A sept cents mètres d’altitude environ, il logeait dans une de ces constructions typiques en granit dont nulle tempête ne pourrait jamais venir à bout. La maison se situait à l’extrémité d’un tout petit village en forme d’épingle à nourrice avec un milieu campé par une église et un habitat périphérique. Sauf l’été, la localité n’était plus habitée que par des vieux qui attendaient avec une philosophie très simple l’heure de la fin.

Antoine jouissait d’un environnement très pur. Il avait disposé trois paraboles dans le jardin dont il réceptionnait et analysait les mystérieux messages sur son ordinateur. Un télescope de la taille d’un petit canon lui apportait la distraction qu’il trouvait autrefois dans les rues de la ville ou dans les bras des filles. Désormais il ne fréquentait plus que les échos fossiles, autrement plus accommodants, quoique d’un usage assez différent.
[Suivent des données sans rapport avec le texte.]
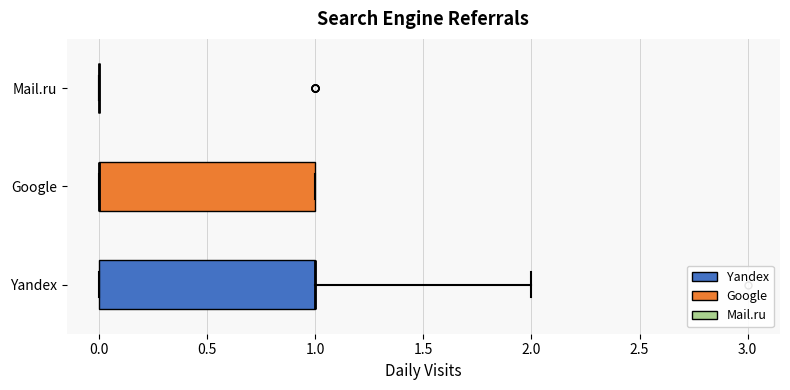

Reading bottom to top, read every box against the x-axis: the position of its median line, the range the box covers, and the ends of its whiskers. The values are not printed on the chart, so give them approximately, as read against the axis.

Yandex: median 1 (drawn on the box's right edge), box 0 to 1, whiskers 0 to 2
Google: median 0 (drawn on the box's left edge), box 0 to 1, whiskers 0 to 1
Mail.ru: box collapsed to a line at 0, whiskers 0 to 0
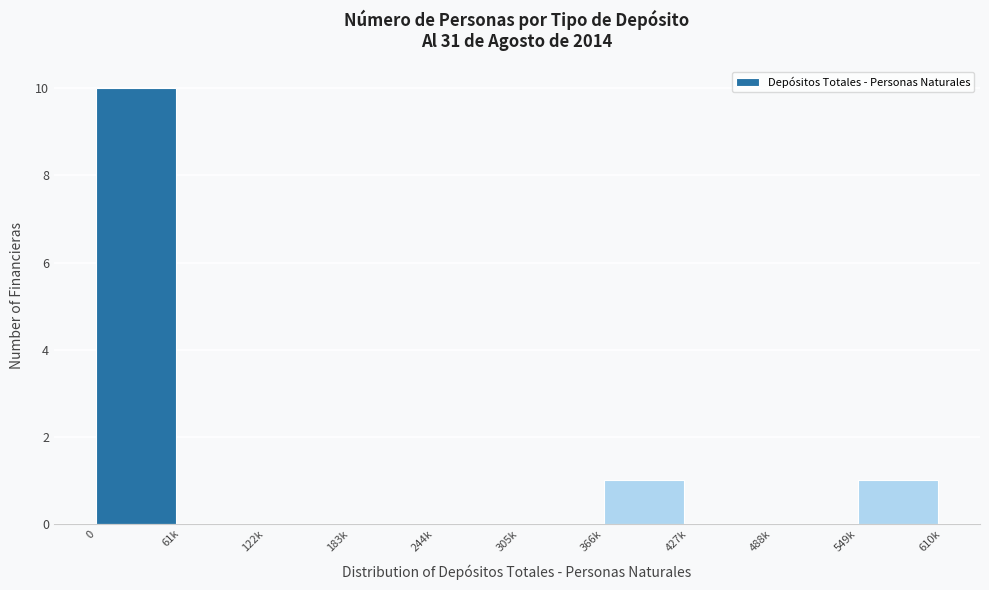

Reading right to left, list all the values displayed in this chart.

549k=1	488k=0	427k=0	366k=1	305k=0	244k=0	183k=0	122k=0	61k=0	0=10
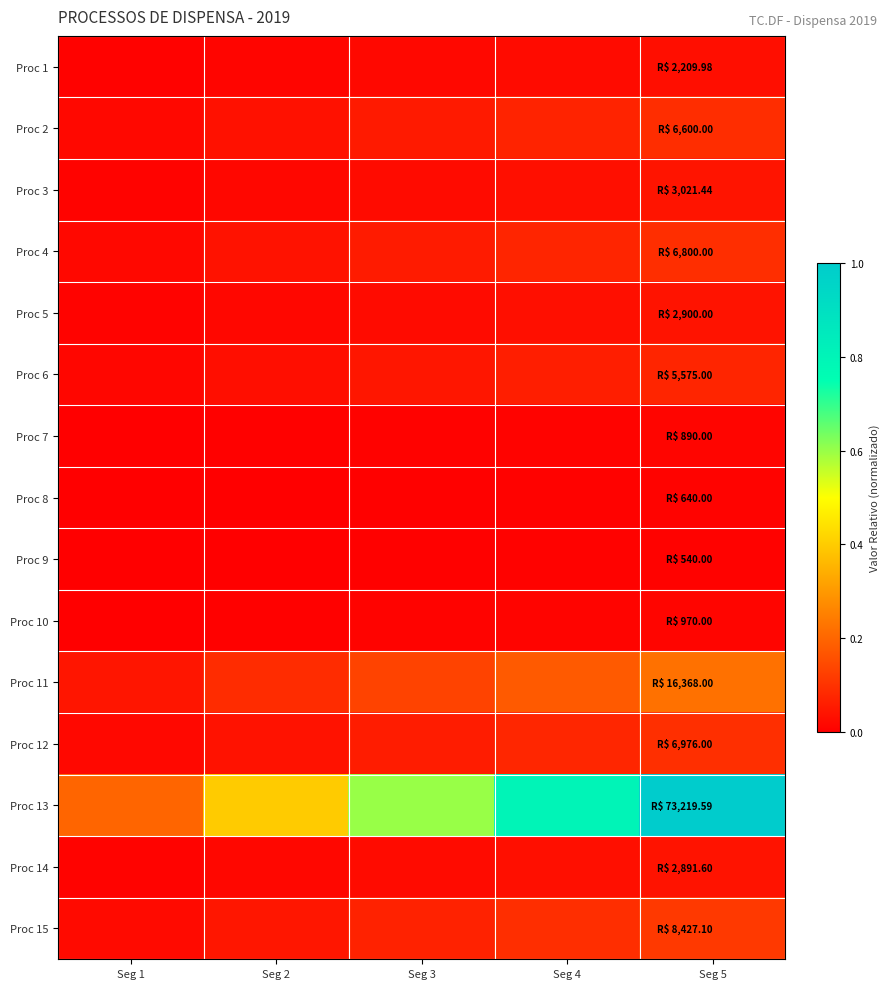

At how many categories does at least one series exceed 0?

5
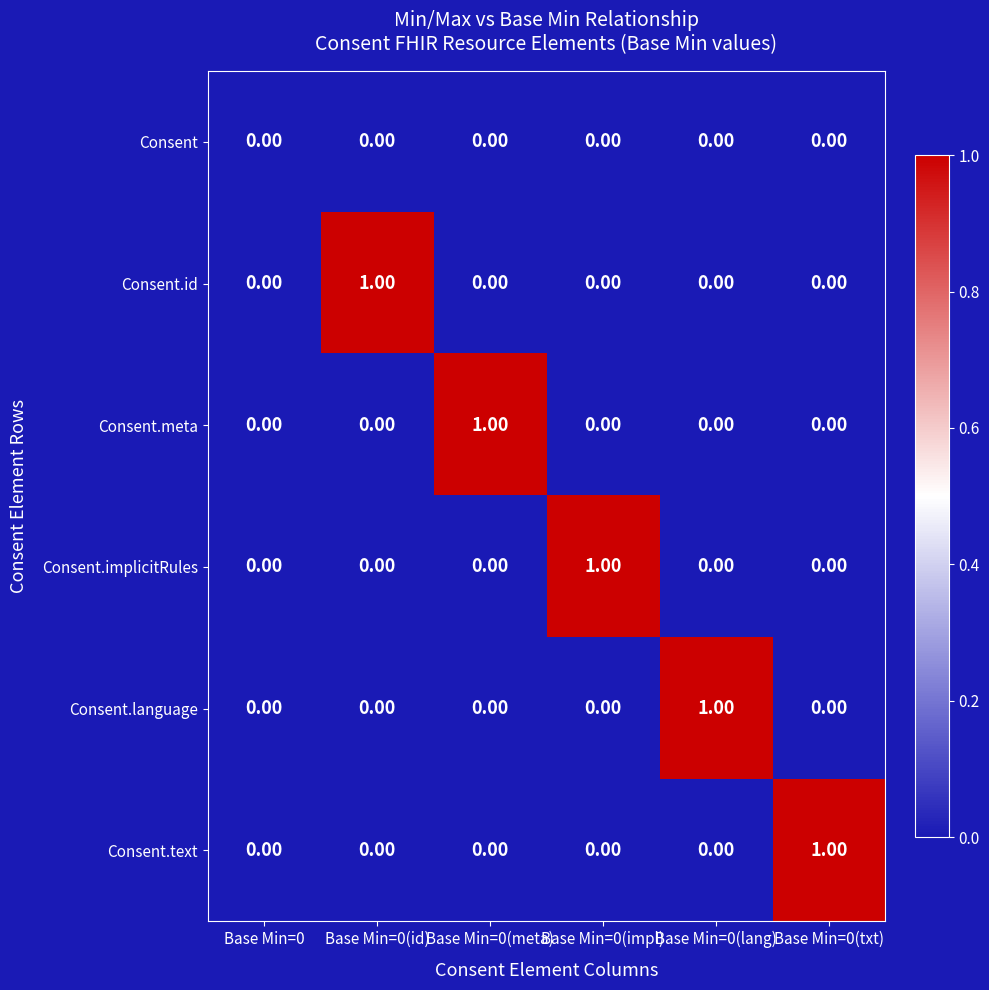

Which series changed the most between Base Min=0 and Base Min=0(impl)?

Consent.implicitRules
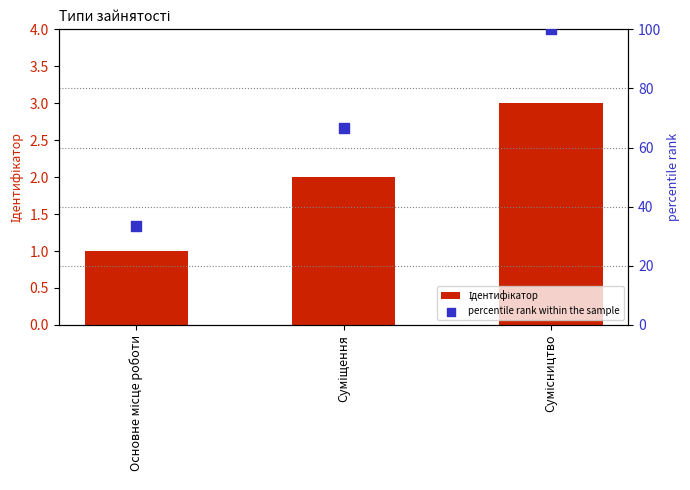

Which series reaches the maximum Y coordinate?

percentile rank within the sample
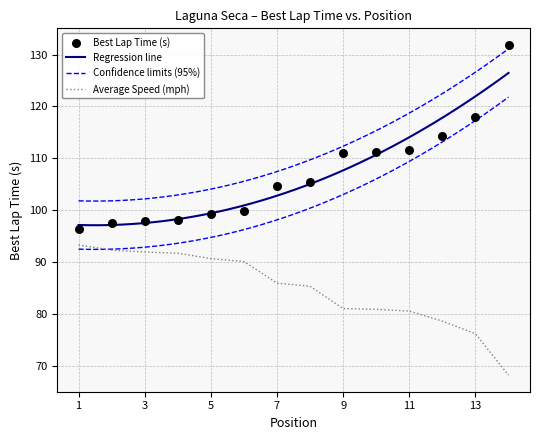

Is it true that Average Speed (mph) equals 31.0 at 13?

False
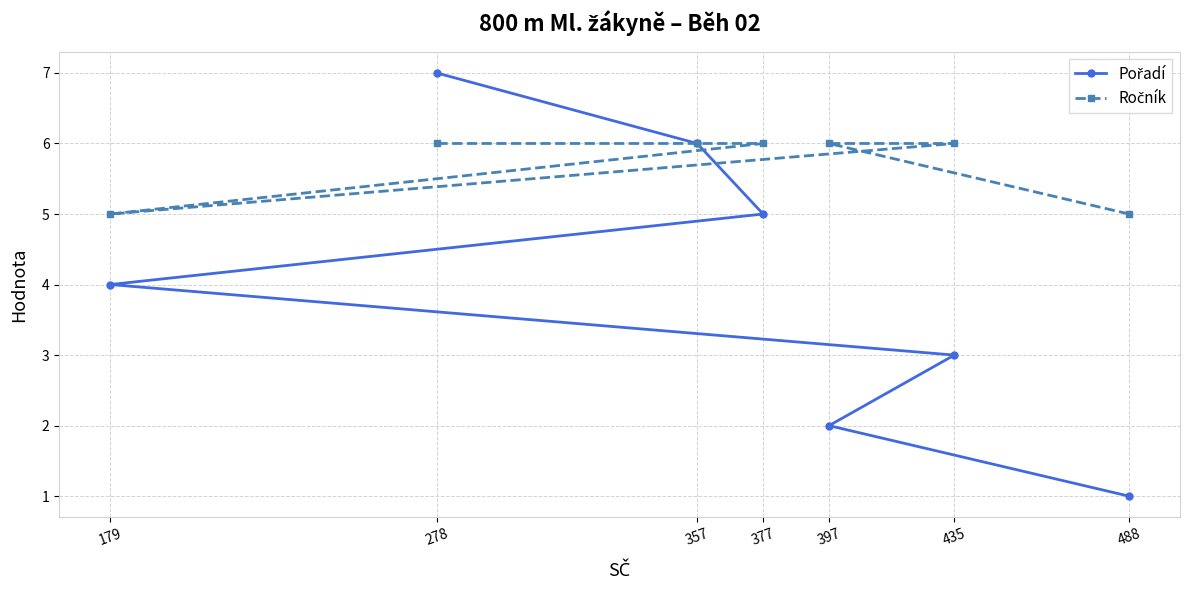

True or false: Pořadí has more than 2 interior local peaks.

False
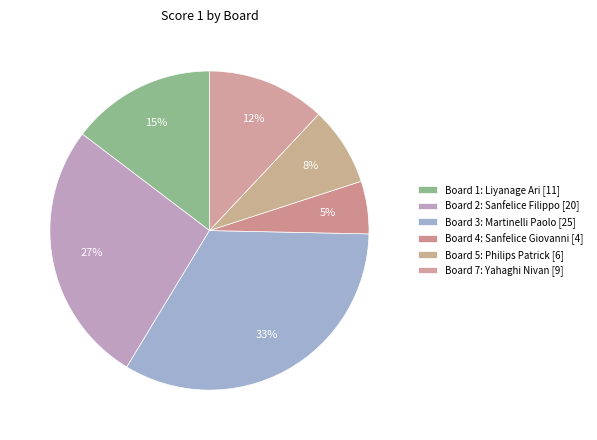

How many segments does this pie chart have?

6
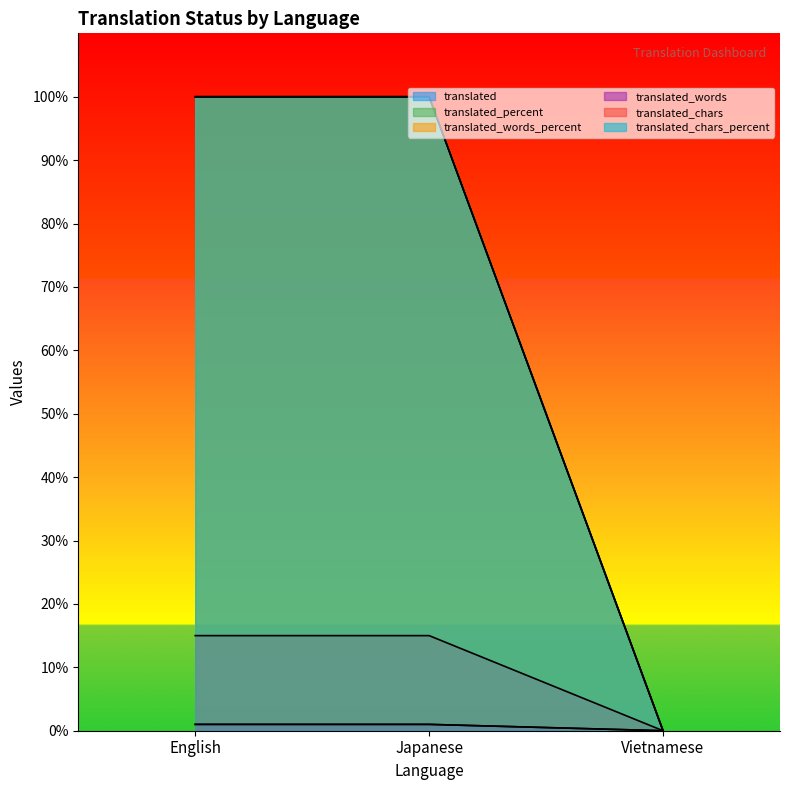

The translated_percent series shows 45 at English. True or false?

False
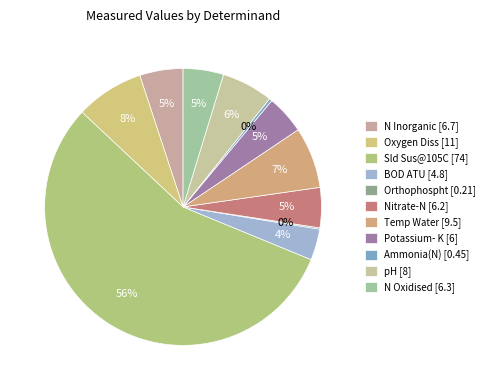

Which has a higher value, N Oxidised or Oxygen Diss?

Oxygen Diss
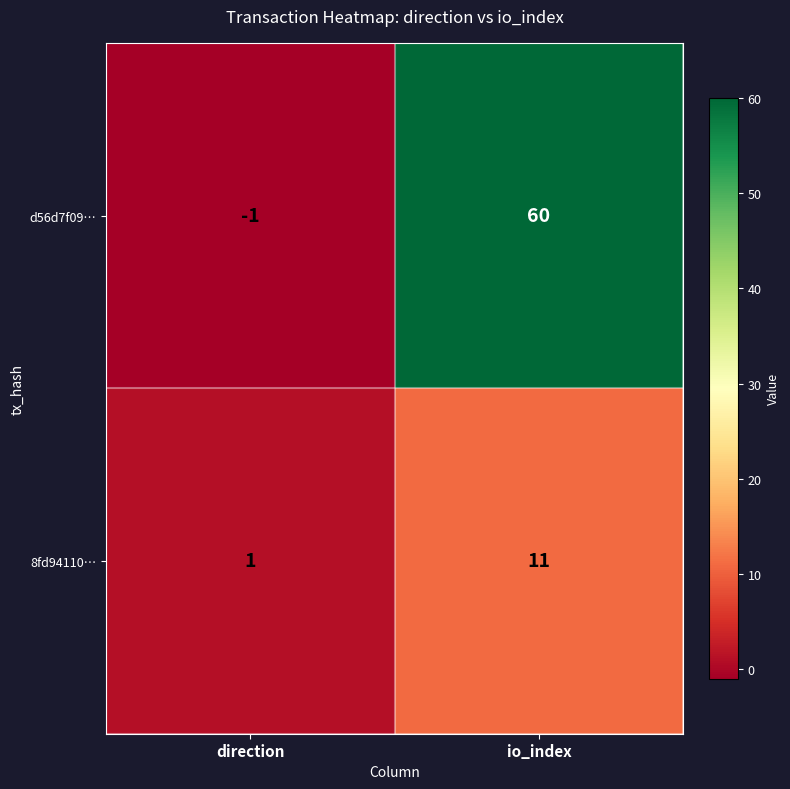

List the series in order of their peak value, lowest first.

8fd94110…, d56d7f09…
Par réflexe et donc pas forcément comme ceux qui s’intéressaient comme lui à la distribution de la matière dans l’espace, il n’était pas « finaliste », considérant mais sans preuve qu’un monde avec contours procédait d’une vision vaine sinon idiote.

Mais une nuit Antoine l’a vue, de haut. D’où son impatience à vouloir se saisir d’un téléphone pour appeler un de ses collègues. Une grosse masse comme un filet de pêche et d’aspect phosphorescent qui ondoyait sous ses yeux. Elle était l’univers tel que récemment calculé et projeté en trois dimensions par ses amis scientifiques. Comme il la voyait, elle avait l’air à la fois calme et dangereuse comme s’il était porteuse d’un système d’autodestruction ou sous la menace d’une loi confuse.

C’était incroyable de voir tout ça et plus encore ce vide apparemment absolu comme un écrin sans parois, ni couvercle ni fond. Il voulut parler mais aucun son ne sortit de sa gorge ce qui était logique puisqu’il n’y avait pas d’atmosphère.

Au sein du Centre Hospitalier Universitaire Dupuytren de Limoges, l’interne de service en neurologie écrivit sur son bloc que le patient Antoine X, venait d’atteindre un coma de type IV. Ce qui ne l’empêcha pas d’introduire une pièce dans la fente du distributeur qui lui servit un café pas terrible mais justement très réel.